» Prompt 1
According to the Oracle OLAP IMPORT documentation, which index type is the default for composites?
» Prompt 2
Write the next part of the Oracle OLAP IMPORT documentation, starting after its final sentence.
### Reading text
Produces a list of the definitions. For dimensions, the output lists the number of values in each dimension, as they are imported into the target workspace. For composites, the output lists the number of dimension value combinations. IMPORT also indicates the number of bytes read and the elapsed time every two minutes or, in any case, at the end of the import procedure.
When you define a conjoint or composite that uses an index type other than the default, the IMPORT LIST command displays the index type. When you use the default index type (HASH for conjoints, BTREE for composites), that information is not displayed.
EXPORT (EIF) sends the list to the current outfile. When you specify LIST ONLY, you get only the listing without actually importing anything.
Causes Oracle OLAP to place the correct values in the EIFNAMES and EIFTYPES options without actually importing them. However, Oracle OLAP does not produce a full listing of the object definitions. To produce the list, specify the LIST keyword before the ONLY keyword.
Indicates that, for objects that already exist in the target workspace, IMPORT should update only the data associated with those objects. For formulas that already exist, IMPORT updates their EQ expressions. Objects that IMPORT creates in the target workspace are created with their full definitions, as well as any associated data. You can specify both DATA and DFNS, but when neither is specified, the default is DATA.
Indicates that, for objects that already exist in the target workspace, IMPORT should just update definitions and leave data unchanged. The components of the definition affected by IMPORT DFNS are: LD Command, VNF, and PROPERTY. Objects that IMPORT creates in the target workspace still get their data. You can specify both DATA and DFNS, but when neither is specified, the default is DATA.
Indicates that IMPORT should execute an UPDATE statement after importing each object. This can be useful when importing large EIF files that would otherwise cause Oracle OLAP to run out of memory. To control the frequency of updates, use the EIFUPDBYTES option.
Prevents any properties that you have assigned to each object from being read from the EIF file.
Specifies that composite tuples (indexes) that contain only
NA data should not be imported into the target workspace. This argument has no effect on tuples that already exist in the workspace.
Specifies the character set that Oracle OLAP will use when importing text data from the file specified by file-id. Normally, an EIF file contains its own specification of its character set, so that this argument is not needed. However, when the EIF file specifies the character set incorrectly or is missing the character set specification, then you must use this argument to specify the character set correctly. For information about the character sets that you can specify, see Oracle Database Globalization Support Guide.
This argument must be the last one specified. When this argument is omitted, and Oracle OLAP is unable to determine the character set from the EIF file itself, then Oracle OLAP imports the data using the database character set, which is recorded in the NLS_LANG option.
The MATCH, APPEND, REPLACE, DATA, and DFNS arguments you specify affect all the objects you name to be imported. When you want to treat different objects in different ways, use separate IMPORT statements.
Importing and Exporting Hidden Programs
When you are importing a relation, IMPORT also brings in the definition and values for the related dimension as well.
When you import a concat dimension into an analytic workspace and the concat dimension and none of its component dimensions already exist in the analytic workspace, then Oracle OLAP imports the concat dimension, its component dimensions, and the definitions of all of the dimensions.
######
### Recorded information
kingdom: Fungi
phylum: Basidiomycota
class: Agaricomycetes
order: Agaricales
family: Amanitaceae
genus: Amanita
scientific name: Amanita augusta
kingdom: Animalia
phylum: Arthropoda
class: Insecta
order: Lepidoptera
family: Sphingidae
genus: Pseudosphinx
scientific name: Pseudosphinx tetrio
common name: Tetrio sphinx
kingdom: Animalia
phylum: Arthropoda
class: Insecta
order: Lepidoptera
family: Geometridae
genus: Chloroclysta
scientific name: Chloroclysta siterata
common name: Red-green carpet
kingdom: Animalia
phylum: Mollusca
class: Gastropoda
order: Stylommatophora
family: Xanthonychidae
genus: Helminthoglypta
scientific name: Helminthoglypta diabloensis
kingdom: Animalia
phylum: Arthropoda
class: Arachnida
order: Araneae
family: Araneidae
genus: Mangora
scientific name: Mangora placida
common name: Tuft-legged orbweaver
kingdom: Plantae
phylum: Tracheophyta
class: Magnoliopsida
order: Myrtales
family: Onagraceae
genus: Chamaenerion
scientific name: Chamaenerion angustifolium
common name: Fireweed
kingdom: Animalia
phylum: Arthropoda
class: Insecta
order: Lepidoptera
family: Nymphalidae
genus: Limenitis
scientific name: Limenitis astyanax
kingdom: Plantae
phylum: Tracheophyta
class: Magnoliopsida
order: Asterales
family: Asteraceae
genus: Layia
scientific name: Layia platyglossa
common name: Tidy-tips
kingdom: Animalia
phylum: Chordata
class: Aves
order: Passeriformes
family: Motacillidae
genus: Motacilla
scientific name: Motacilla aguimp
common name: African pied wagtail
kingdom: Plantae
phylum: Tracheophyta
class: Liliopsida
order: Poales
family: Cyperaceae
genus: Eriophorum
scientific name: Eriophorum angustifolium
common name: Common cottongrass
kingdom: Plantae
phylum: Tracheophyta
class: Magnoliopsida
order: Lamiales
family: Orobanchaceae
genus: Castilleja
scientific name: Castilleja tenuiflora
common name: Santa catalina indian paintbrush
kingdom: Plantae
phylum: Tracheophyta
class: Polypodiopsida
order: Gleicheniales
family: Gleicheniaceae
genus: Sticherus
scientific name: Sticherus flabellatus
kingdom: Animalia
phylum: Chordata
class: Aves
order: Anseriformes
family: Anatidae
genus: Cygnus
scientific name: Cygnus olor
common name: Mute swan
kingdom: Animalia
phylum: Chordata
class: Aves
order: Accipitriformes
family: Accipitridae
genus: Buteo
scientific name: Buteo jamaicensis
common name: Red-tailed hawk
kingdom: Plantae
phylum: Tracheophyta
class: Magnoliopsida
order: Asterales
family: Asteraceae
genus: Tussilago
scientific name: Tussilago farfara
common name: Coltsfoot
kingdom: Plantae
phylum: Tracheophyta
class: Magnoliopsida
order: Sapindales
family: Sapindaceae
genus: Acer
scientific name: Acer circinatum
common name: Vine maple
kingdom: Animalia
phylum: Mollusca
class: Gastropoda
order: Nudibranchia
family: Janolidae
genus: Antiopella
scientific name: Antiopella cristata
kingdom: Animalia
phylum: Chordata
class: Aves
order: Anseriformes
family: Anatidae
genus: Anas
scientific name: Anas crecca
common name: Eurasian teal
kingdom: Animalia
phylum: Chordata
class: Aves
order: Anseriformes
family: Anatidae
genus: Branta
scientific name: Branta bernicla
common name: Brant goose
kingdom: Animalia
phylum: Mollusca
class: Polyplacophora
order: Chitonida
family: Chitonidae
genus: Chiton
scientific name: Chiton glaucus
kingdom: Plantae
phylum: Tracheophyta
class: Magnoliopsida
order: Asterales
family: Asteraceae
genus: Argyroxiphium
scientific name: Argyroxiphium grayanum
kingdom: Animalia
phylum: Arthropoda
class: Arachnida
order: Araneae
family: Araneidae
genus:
######
» Right answer 1
BTREE

» Right answer 2
When you import a concat dimension that does not already exist but one or more of its component dimensions already exist in the analytic workspace, then Oracle OLAP imports the concat dimension and any new component dimensions and their definitions. For the component dimensions that already exist in the analytic workspace, Oracle OLAP imports the component dimensions as it does other dimensions, obeying any MATCH, APPEND, REPLACE specifications in the IMPORT statement.
When you import a concat dimension with a name and a definition of a concat dimension that already exists in the analytic workspace, then Oracle OLAP imports the concat dimension as it does other dimension.
When you import a concat dimension with the same name as one that already exists in the analytic workspace but the definition of the imported concat dimension is different than the definition of the existing concat dimension, then the definition of the existing concat dimension does not change and the definitions of the component dimensions of the existing concat dimension do not change. Only the component dimensions of the imported concat dimension that are also component dimensions of the existing concat dimension are imported. When the imported concat dimension does not share any component dimensions with the existing concat dimension, an error condition occurs. When you are importing any objects that are dimensioned by the concat dimension, then Oracle OLAP imports only the values of the object that correspond to the values of the imported dimensions.
You can import or export a dimension surrogate to or from an Express Interchange File (EIF). In those operations, a dimension surrogate behaves like a variable that is dimensioned by the dimension of the surrogate. In an EXPORT operation, the dimension for which the surrogate is defined is also exported. In an IMPORT operation, the dimension for which the surrogate is defined is imported but you can use the MATCH, STATUS, DATA, DFNS, APPEND, and REPLACE keywords to affect which values are imported.
Importing a dimension surrogates also imports the definition and values for the dimension for which it is a surrogate. When a dimension with the same definition already exists in the current analytic workspace, then the effects of the IMPORT keywords such as MATCH, APPEND, REPLACE, DATA, and DFNS are the same for the surrogate as they would be for a variable dimensioned by the dimension. When the name and definition of the imported surrogate is the same as a dimension surrogate that already exists in the current analytic workspace and when the imported surrogate has a value that is identical to a value in the existing surrogate, an error condition occurs.
You can import an INTEGER dimension surrogate when no object of the same name exists in the current analytic workspace or when you use the DFNS keyword. Importing an INTEGER dimension surrogate affects existing INTEGER dimension surrogates when the implicit importing of the dimension of the imported surrogate changes the values of the existing dimension.
When you are importing an INTEGER dimension that already exists in your target workspace, the following considerations apply.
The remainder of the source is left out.